A legenda lidera há meses as pesquisas de intenção de voto, com mais de 40% das preferências, o que projeta a obtenção de uma maioria ou quase maioria das cadeiras do Parlamento, na capital Magdeburgo. Para as autoridades, o problema está justamente nesse cenário de quase sucesso, provável até aqui segundo os levantamentos.
Como os outros partidos se recusam a trabalhar com a AfD nas Casas Legislativas alemãs, o chamado Brandmauer (firewall), a legenda só conseguiria indicar um ministro-presidente, a designação local para governador, se alcançar mais do que a metade das cadeiras. Se a maioria não for alcançada, o partido, ao que tudo indica, alegará que houve fraude, estratégia importada de populistas de outros países, como o presidente americano, Donald Trump. Tino Chrupalla, colíder da AfD, alegou nos últimos dias que votos de idosos hospedados em casas de repouso enviados pelo correio teriam sido manipulados.
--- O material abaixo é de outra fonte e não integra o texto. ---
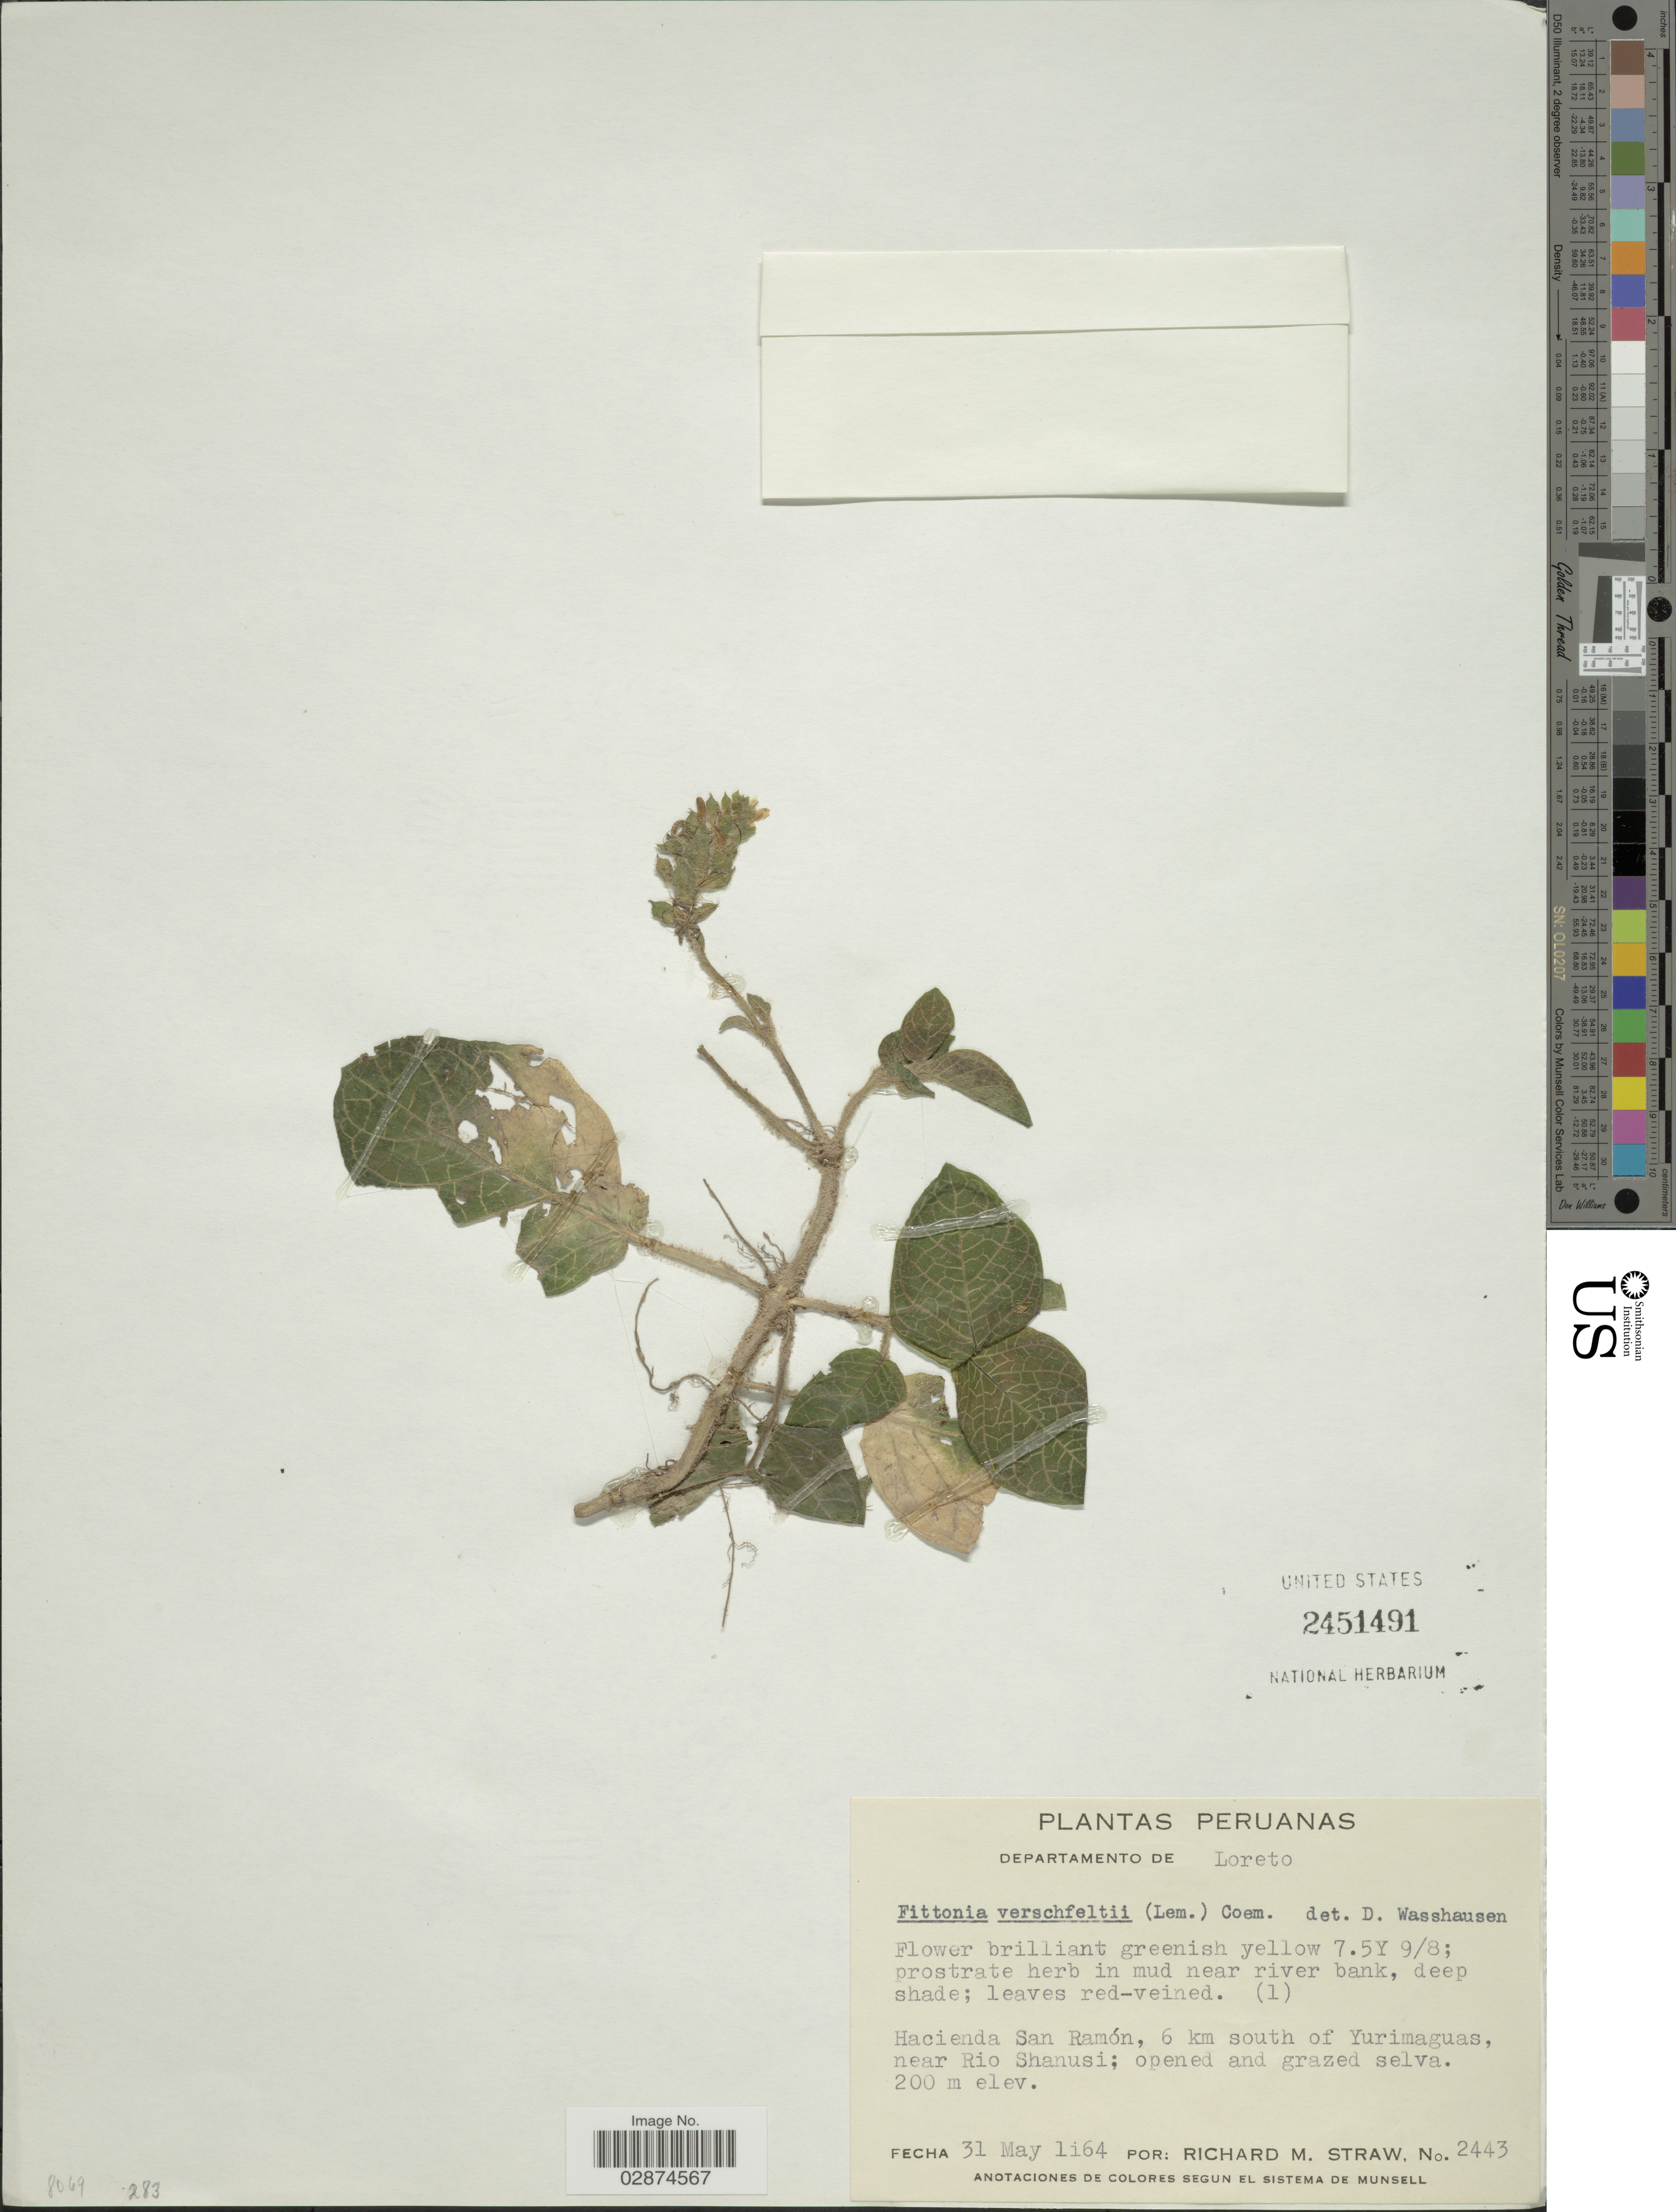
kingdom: Plantae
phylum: Tracheophyta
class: Magnoliopsida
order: Lamiales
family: Acanthaceae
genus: Fittonia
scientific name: Fittonia albivenis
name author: (Lindl. ex Veitch) Brummitt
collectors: R. M. Straw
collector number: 2443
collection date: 1964-05-31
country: Peru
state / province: Loreto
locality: Departamento de Loreto. Hacienda San Ramón, 6 km south of Yurimaguas, near Rio Shanusi.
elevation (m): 200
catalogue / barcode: US 2451491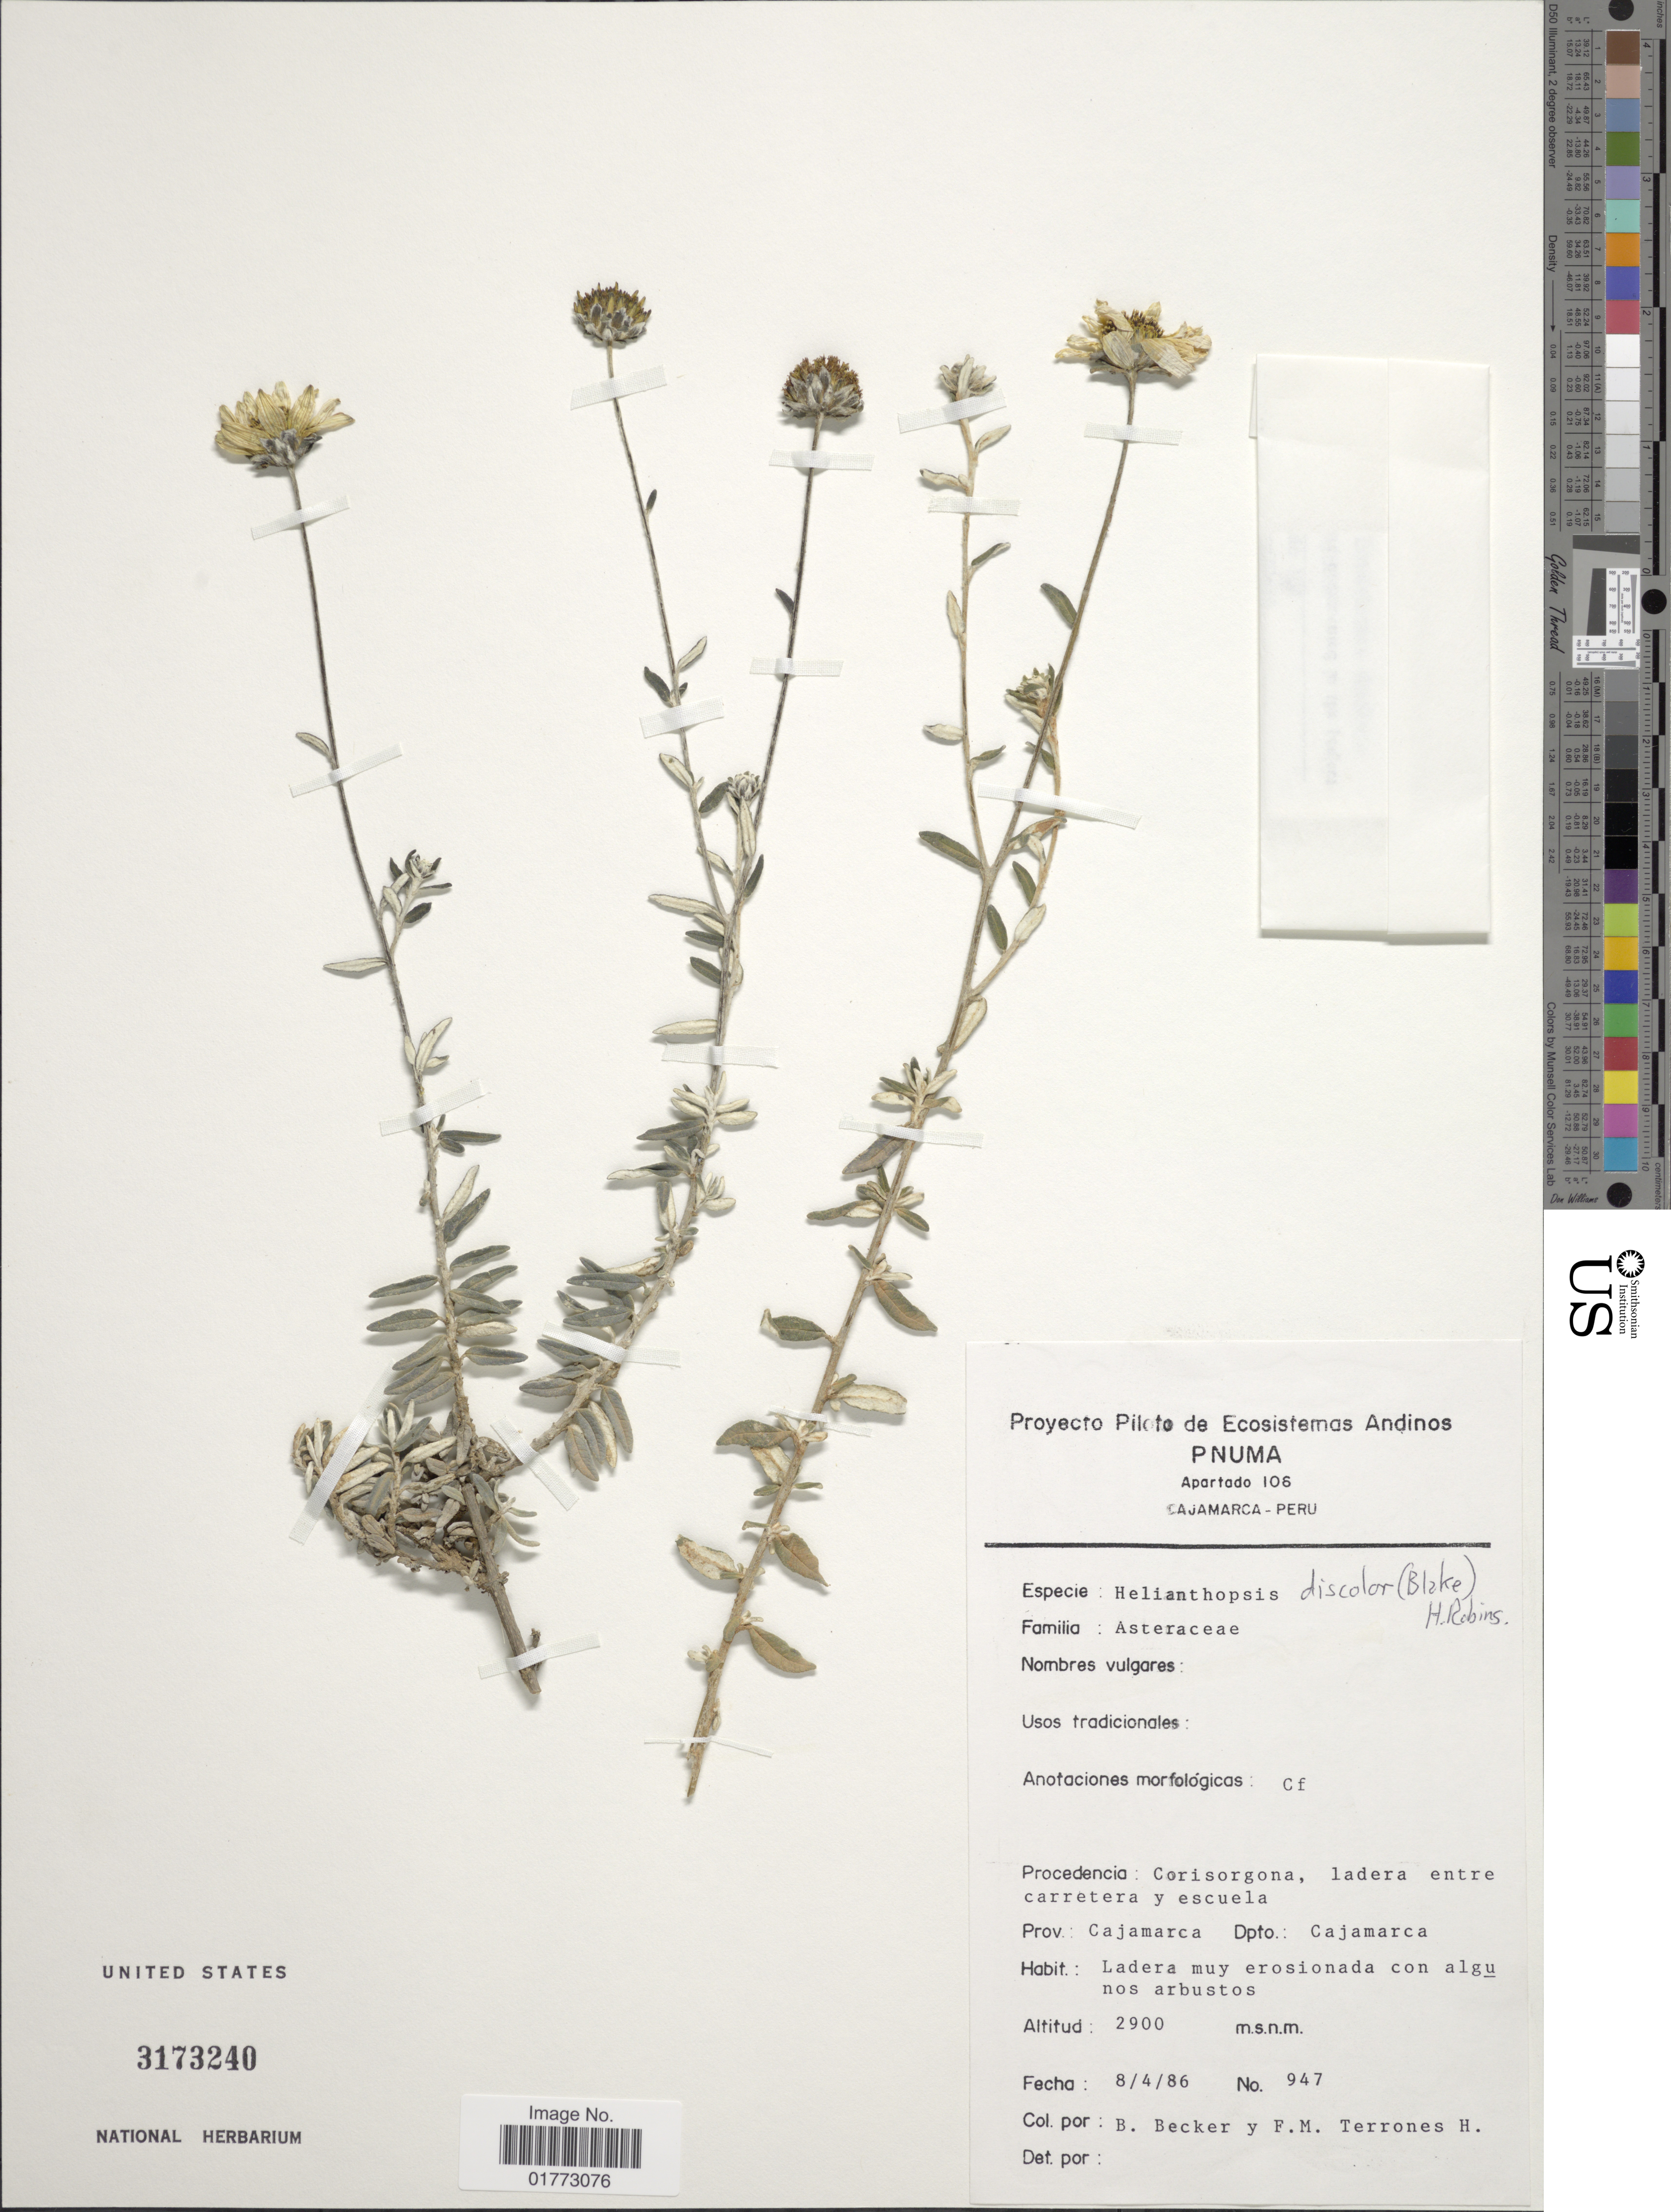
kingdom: Plantae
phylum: Tracheophyta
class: Magnoliopsida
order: Asterales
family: Asteraceae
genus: Pappobolus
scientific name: Pappobolus discolor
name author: (S.F. Blake) Panero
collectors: B. Becker & F. M. Terrones H.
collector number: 947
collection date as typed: Transcribed d/m/y: 8/4/86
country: Peru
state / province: Cajamarca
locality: Procedencia: Corisorgona, ladera entre carretera y escuela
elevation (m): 2900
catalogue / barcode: US 3173240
A comissão eleitoral da Saxônia-Anhalt não viu fundamento na denúncia, mas o movimento do partido, segundo a polícia, vislumbra o pior cenário imaginado: protestos de apoiadores e potencial para mobilizar integrantes de grupos neonazistas violentos. Ulrich Siegmund, principal nome da AfD na eleição e cotado para a vaga de governador, declarou no último fim de semana que respeitaria o resultado das urnas. Pediu aos militantes, porém, que comparecessem aos locais de apuração para fiscalizar as contagens. “Confiança é bom, mas controle é melhor”, declarou o candidato.
Segundo as leis estaduais, comparecer às sessões de votação e apuração é um direito dos eleitores, desde que não provoquem confusão. A convocação também preocupa a Polícia.